Profile of an Educational Leader

While Mrs. Lynn Finson is not a new addition to Midreshet Rachel, she has taken on the significant new role of Assistant Educational Director. Mrs. Finson will now share, with Rabbi Shurin, the responsibility for educational leadership of our Midrasha. Midreshet Rachel is engaged in educating both the minds and the hearts of its students. This enormous task is most complex and requires a deep grounding in Torah as well as the ability to understand the emotional and psychological dynamics of spiritual growth. Mrs. Finson's background and demeanor have made her particularly well suited for this new position.

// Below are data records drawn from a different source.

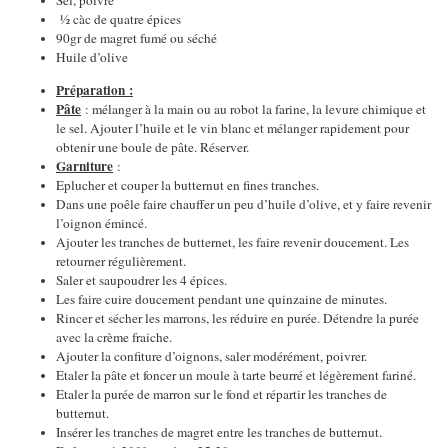
Sel, poivre
½ càc de quatre épices
90gr de magret fumé ou séché
Huile d’olive
Préparation :
Pâte
: mélanger à la main ou au robot la farine, la levure chimique et
le sel. Ajouter l’huile et le vin blanc et mélanger rapidement pour
obtenir une boule de pâte. Réserver.
Garniture
:
Eplucher et couper la butternut en fines tranches.
Dans une poêle faire chauffer un peu d’huile d’olive, et y faire revenir
l’oignon émincé.
Ajouter les tranches de butternet, les faire revenir doucement. Les
retourner régulièrement.
Saler et saupoudrer les 4 épices.
Les faire cuire doucement pendant une quinzaine de minutes.
Rincer et sécher les marrons, les réduire en purée. Détendre la purée
avec la crème fraiche.
Ajouter la confiture d’oignons, saler modérément, poivrer.
Etaler la pâte et foncer un moule à tarte beurré et légèrement fariné.
Etaler la purée de marron sur le fond et répartir les tranches de
butternut.
Insérer les tranches de magret entre les tranches de butternut.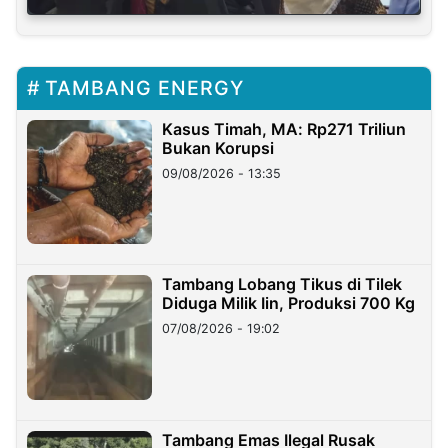
TAMBANG ENERGY
Kasus Timah, MA: Rp271 Triliun
Bukan Korupsi
09/08/2026 - 13:35
Tambang Lobang Tikus di Tilek
Diduga Milik Iin, Produksi 700 Kg
07/08/2026 - 19:02
Tambang Emas Ilegal Rusak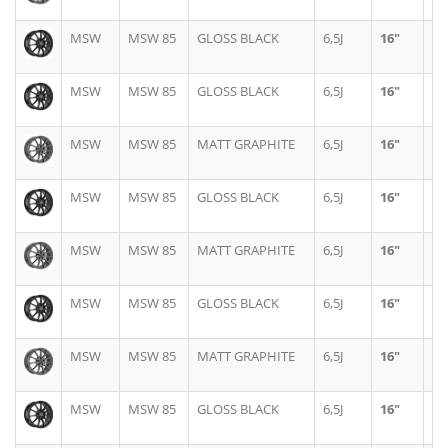
MSW
MSW 85
GLOSS BLACK
6,5J
16"
4X
MSW
MSW 85
GLOSS BLACK
6,5J
16"
5X
MSW
MSW 85
MATT GRAPHITE
6,5J
16"
5X
MSW
MSW 85
GLOSS BLACK
6,5J
16"
5X
MSW
MSW 85
MATT GRAPHITE
6,5J
16"
5X
MSW
MSW 85
GLOSS BLACK
6,5J
16"
5X
MSW
MSW 85
MATT GRAPHITE
6,5J
16"
5X
MSW
MSW 85
GLOSS BLACK
6,5J
16"
5X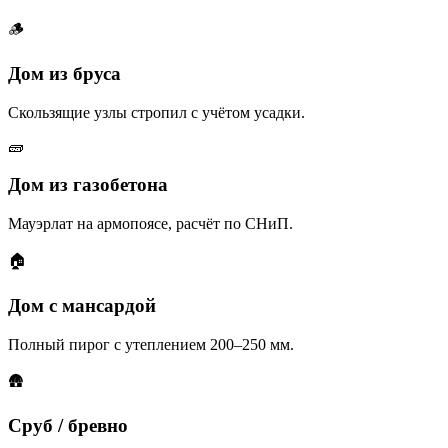
🪵
Дом из бруса
Скользящие узлы стропил с учётом усадки.
🧱
Дом из газобетона
Мауэрлат на армопоясе, расчёт по СНиП.
🏠
Дом с мансардой
Полный пирог с утеплением 200–250 мм.
🛖
Сруб / бревно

Lynn has education in her "blood". Her father was the principal of a junior high school in the Bronx, and the principal for general studies of the Mir Yeshiva High School in Brooklyn. After graduating from the Torah Academy for Girls in Far Rockaway, New York she went on to earn a BA in English Literature and a credential in Education from Brooklyn College. She concurrently learned in the Torah Academy for Girls Seminary as well as the Teachers' Institute of Stern College of Yeshiva University.

After graduation Lynn came to Israel for a year and taught in several different Torah institutions. During this year Lynn had her first substantial exposure to the Ba'al Teshuva "movement". Lynn's imagination was electrified by the phenomenon of mature young men and women with little Jewish education choosing to adopt a life of Torah. It was during this period that Lynn had a most rare opportunity: to become genuinely close to an authentic G'dol HaDor, a leading rabbinic sage of this century.

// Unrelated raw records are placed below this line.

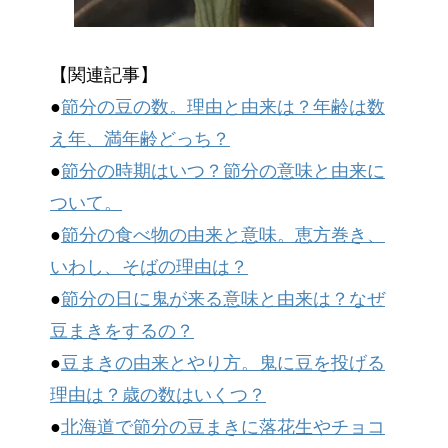
【関連記事】
●
節分の豆の数。理由と由来は？年齢は数
え年、満年齢どっち？
●
節分の時期はいつ？節分の意味と由来に
ついて。
●
節分の食べ物の由来と意味。恵方巻き、
いわし、そばの理由は？
●
節分の日に鬼が来る意味と由来は？なぜ
豆まきをするの？
●
豆まきの由来とやり方。鬼に豆を投げる
理由は？歳の数はいくつ？
●
北海道で節分の豆まきに落花生やチョコ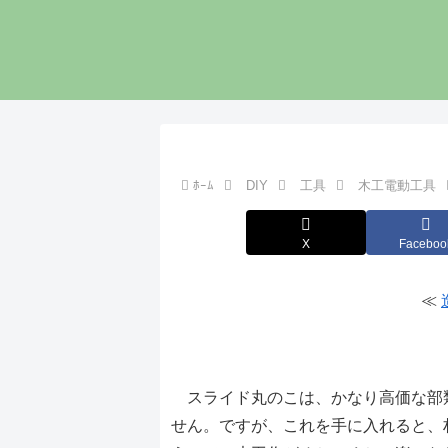
ﾎｰﾑ
DIY
工具
木工電動工具
X
Faceboo
≪
スライド丸のこは大工仕事には
スライド丸のこは、かなり高価な部
せん。ですが、これを手に入れると、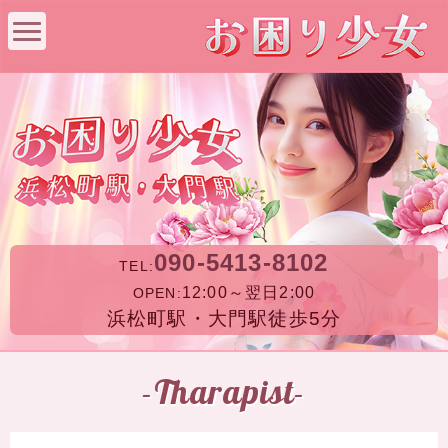
090-5413-8102
TEL:
12:00～翌日2:00
OPEN:
浜松町駅・大門駅徒歩5分
-Tharapist-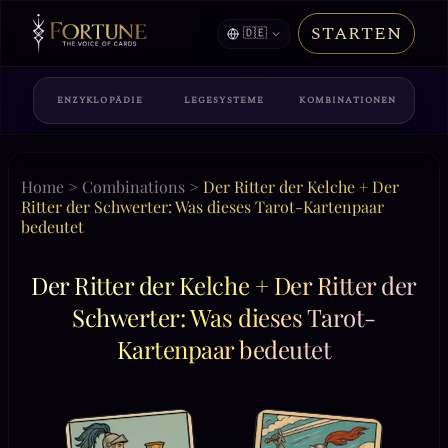
STARTEN
🇩🇪
ENZYKLOPÄDIE
LEGESYSTEME
KOMBINATIONEN
Home
>
Combinations
>
Der Ritter der Kelche + Der
Ritter der Schwerter: Was dieses Tarot-Kartenpaar
bedeutet
Der Ritter der Kelche + Der Ritter der
Schwerter: Was dieses Tarot-
Kartenpaar bedeutet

As a child, Rabbi Yisrael Gustman was recognized as a prodigy. At the incredibly young age of 19 he became a dayan on the Beit Din of Vilna. His great stature as a Torah scholar was universally acknowledged and the story is often told of how the Chafetz Chayim respectfully rose from his chair in his presence.

During the second world war, Rabbi Gustman suffered unspeakable horrors, including the Nazis killing his son while in his arms. Rabbi Gustman was able to escape the Nazi murderers and become a partisan fighter in the forests of Nazi-occupied Eastern Europe. After a sojourn in the United States Rabbi Gustman settled in Israel and served as the Rosh Yeshiva of Yeshivat Netzach Yisrael.

Lynn was introduced to Rabbi Gustman when she was 14 years old by her uncle who had been a close friend of the rabbi. During her year in Israel, Rabbi Gustman took an exceptional interest in her. He would call her up and say, "Gustman here. Come over after mincha, I have some things I would like to discuss with you." He would counsel her on many issues and guide her Torah growth. He would sometimes pull a book off the shelf and say, "Here, go learn this." Lynn would protest that the sefer was too complex for her but the rabbi would not let her say no and, indeed, she would go home and learn it.

When Rabbi Gustman passed away Lynn found out by hearing an announcement made over a public address system in the street in Jerusalem. She was devastated and, numb with grief, joined the huge funeral procession, eventually noticing that she was the only woman to accompany the entourage to the cemetery. Lynn commented, "When I looked at his face it was like looking at a page of Torah. While he was alive I felt that my relationship with him gave me direction for growth. Now that he is gone I feel that I, and the entire Jewish world, are, in a way, orphaned."

Lynn returned to America where she received an MS in Counseling from Hunter College. Over the next few years she honed her craft of teaching and counseling at the prestigious Central and Bruria High Schools. During this time Lynn married Larry Finson, a young talmid chacham and computer consultant. The Finsons then came to Israel for three years, during which both of them devoted half of their day to Torah study. The growing Finson family returned to the States, where Lynn worked with ba'alei teshuva at the Jewish Heritage Center.

In the summer of 1995, the Finsons came on aliya. Lynn's reputation had preceded her and Rabbi Shurin drafted her to join the faculty. Mrs. Finson sees the function of Midreshet Rachel as "bringing the students closer to G-d". We are all very fortunate to have someone of the caliber of Mrs. Lynn Finson sharing the helm of our Midrasha.